=== LISTED RECORDS ===
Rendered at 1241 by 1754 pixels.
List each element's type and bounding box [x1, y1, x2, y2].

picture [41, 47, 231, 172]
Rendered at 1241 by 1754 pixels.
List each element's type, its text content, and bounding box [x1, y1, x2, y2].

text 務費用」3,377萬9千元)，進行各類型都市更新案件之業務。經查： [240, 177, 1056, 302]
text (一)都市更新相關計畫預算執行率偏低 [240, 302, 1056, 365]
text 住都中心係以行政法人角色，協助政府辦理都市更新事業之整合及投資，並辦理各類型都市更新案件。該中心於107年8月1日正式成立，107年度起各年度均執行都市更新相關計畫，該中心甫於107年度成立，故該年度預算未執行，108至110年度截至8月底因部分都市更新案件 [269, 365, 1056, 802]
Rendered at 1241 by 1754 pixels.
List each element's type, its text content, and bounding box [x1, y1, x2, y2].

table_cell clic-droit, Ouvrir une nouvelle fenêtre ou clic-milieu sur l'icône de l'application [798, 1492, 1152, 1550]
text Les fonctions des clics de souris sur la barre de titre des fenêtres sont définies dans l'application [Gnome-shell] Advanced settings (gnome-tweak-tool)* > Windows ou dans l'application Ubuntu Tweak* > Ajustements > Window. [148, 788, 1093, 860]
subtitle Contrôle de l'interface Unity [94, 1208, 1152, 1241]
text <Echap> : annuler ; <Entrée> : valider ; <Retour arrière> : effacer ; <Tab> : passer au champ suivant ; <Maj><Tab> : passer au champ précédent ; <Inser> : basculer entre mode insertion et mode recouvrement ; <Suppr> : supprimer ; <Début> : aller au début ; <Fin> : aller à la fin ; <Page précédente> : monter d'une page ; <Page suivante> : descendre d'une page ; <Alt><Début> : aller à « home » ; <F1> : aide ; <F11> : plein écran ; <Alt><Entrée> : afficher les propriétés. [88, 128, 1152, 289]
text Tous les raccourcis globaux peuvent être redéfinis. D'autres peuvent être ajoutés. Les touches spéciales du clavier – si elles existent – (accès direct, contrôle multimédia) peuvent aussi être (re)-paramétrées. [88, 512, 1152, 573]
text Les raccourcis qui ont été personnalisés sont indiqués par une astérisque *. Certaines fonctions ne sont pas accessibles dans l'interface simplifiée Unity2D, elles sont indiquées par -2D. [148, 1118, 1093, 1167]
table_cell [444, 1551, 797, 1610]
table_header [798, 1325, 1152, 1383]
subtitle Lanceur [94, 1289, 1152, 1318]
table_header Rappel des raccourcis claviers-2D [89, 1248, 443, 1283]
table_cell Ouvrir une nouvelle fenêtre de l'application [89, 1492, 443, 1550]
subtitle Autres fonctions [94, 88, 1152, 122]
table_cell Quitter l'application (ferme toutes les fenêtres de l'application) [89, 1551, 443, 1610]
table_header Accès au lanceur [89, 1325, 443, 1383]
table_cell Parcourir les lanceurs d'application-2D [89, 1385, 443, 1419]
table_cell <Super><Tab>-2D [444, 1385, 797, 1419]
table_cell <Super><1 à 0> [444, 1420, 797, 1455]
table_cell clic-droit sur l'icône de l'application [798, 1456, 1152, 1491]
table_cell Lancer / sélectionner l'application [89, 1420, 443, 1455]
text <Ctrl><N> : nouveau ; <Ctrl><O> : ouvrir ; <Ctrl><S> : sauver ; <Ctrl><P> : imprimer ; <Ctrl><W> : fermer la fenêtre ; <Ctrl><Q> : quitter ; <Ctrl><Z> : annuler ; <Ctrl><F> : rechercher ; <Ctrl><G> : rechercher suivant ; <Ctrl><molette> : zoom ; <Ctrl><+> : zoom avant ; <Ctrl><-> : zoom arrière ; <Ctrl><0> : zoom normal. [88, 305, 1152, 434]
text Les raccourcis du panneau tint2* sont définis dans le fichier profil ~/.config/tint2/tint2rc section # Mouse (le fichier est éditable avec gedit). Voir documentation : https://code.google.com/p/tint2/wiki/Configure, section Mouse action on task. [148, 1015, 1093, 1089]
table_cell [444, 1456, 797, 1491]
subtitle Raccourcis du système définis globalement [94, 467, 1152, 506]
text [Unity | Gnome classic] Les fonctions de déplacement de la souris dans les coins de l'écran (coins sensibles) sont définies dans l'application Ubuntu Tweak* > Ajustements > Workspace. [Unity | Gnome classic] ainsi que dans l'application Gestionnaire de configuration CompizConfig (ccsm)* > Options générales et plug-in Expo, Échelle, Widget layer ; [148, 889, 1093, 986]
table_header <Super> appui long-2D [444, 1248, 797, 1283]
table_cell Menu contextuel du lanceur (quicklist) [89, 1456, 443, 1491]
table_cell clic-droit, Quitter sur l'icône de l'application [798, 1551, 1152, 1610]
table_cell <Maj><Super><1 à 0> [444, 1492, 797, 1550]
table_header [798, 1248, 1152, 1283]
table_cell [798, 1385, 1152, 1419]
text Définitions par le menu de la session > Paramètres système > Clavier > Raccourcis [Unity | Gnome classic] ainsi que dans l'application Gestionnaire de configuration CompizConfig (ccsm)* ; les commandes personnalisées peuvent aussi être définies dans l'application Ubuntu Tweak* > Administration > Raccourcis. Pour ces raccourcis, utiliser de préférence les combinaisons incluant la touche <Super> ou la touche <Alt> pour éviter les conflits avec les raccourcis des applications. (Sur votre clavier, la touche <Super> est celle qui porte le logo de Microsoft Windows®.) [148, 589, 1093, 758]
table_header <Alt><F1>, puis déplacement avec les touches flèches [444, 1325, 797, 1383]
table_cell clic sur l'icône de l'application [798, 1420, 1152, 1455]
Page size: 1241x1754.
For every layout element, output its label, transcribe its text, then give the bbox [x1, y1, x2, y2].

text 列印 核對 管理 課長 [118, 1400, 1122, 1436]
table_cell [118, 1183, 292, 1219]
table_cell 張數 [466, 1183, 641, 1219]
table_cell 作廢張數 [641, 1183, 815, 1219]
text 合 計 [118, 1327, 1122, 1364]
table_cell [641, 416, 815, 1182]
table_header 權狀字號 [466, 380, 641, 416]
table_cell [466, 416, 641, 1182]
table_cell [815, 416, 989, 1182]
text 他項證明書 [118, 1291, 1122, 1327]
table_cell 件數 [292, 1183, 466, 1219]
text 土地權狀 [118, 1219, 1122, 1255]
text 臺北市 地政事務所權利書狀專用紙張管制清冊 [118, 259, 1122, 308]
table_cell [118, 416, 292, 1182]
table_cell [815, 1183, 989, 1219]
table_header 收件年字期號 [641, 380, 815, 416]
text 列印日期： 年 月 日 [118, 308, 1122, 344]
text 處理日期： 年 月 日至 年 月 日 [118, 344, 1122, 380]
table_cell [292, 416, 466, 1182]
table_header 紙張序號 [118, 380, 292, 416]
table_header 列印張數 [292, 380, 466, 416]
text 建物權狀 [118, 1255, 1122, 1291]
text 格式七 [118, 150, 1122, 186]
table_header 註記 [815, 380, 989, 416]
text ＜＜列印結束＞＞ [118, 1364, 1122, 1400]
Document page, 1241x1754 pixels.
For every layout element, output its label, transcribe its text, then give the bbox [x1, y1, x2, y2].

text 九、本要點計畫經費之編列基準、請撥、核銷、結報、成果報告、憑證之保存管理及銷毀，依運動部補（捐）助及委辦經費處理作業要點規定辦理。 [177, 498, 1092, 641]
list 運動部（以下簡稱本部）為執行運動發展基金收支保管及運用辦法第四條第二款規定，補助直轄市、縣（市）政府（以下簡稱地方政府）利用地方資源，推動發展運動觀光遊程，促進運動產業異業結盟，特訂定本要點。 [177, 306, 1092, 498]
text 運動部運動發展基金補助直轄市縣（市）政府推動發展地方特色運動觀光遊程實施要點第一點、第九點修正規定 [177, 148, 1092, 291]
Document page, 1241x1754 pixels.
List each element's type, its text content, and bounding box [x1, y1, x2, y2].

=== WHAT IS NEEDED ===
Return, unchanged, the lines of the items from the line with "text 列印 核對 管理 課長 [118, 1400, 1122, 1436]" through the end of the items.

=== TASK RESULT ===
text 列印 核對 管理 課長 [118, 1400, 1122, 1436]
table_cell [118, 1183, 292, 1219]
table_cell 張數 [466, 1183, 641, 1219]
table_cell 作廢張數 [641, 1183, 815, 1219]
text 合 計 [118, 1327, 1122, 1364]
table_cell [641, 416, 815, 1182]
table_header 權狀字號 [466, 380, 641, 416]
table_cell [466, 416, 641, 1182]
table_cell [815, 416, 989, 1182]
text 他項證明書 [118, 1291, 1122, 1327]
table_cell 件數 [292, 1183, 466, 1219]
text 土地權狀 [118, 1219, 1122, 1255]
text 臺北市 地政事務所權利書狀專用紙張管制清冊 [118, 259, 1122, 308]
table_cell [118, 416, 292, 1182]
table_cell [815, 1183, 989, 1219]
table_header 收件年字期號 [641, 380, 815, 416]
text 列印日期： 年 月 日 [118, 308, 1122, 344]
text 處理日期： 年 月 日至 年 月 日 [118, 344, 1122, 380]
table_cell [292, 416, 466, 1182]
table_header 紙張序號 [118, 380, 292, 416]
table_header 列印張數 [292, 380, 466, 416]
text 建物權狀 [118, 1255, 1122, 1291]
text 格式七 [118, 150, 1122, 186]
table_header 註記 [815, 380, 989, 416]
text ＜＜列印結束＞＞ [118, 1364, 1122, 1400]
Document page, 1241x1754 pixels.
For every layout element, output its label, transcribe its text, then give the bbox [x1, y1, x2, y2].

text 九、本要點計畫經費之編列基準、請撥、核銷、結報、成果報告、憑證之保存管理及銷毀，依運動部補（捐）助及委辦經費處理作業要點規定辦理。 [177, 498, 1092, 641]
list 運動部（以下簡稱本部）為執行運動發展基金收支保管及運用辦法第四條第二款規定，補助直轄市、縣（市）政府（以下簡稱地方政府）利用地方資源，推動發展運動觀光遊程，促進運動產業異業結盟，特訂定本要點。 [177, 306, 1092, 498]
text 運動部運動發展基金補助直轄市縣（市）政府推動發展地方特色運動觀光遊程實施要點第一點、第九點修正規定 [177, 148, 1092, 291]
Document page, 1241x1754 pixels.
List each element's type, its text content, and bounding box [x1, y1, x2, y2].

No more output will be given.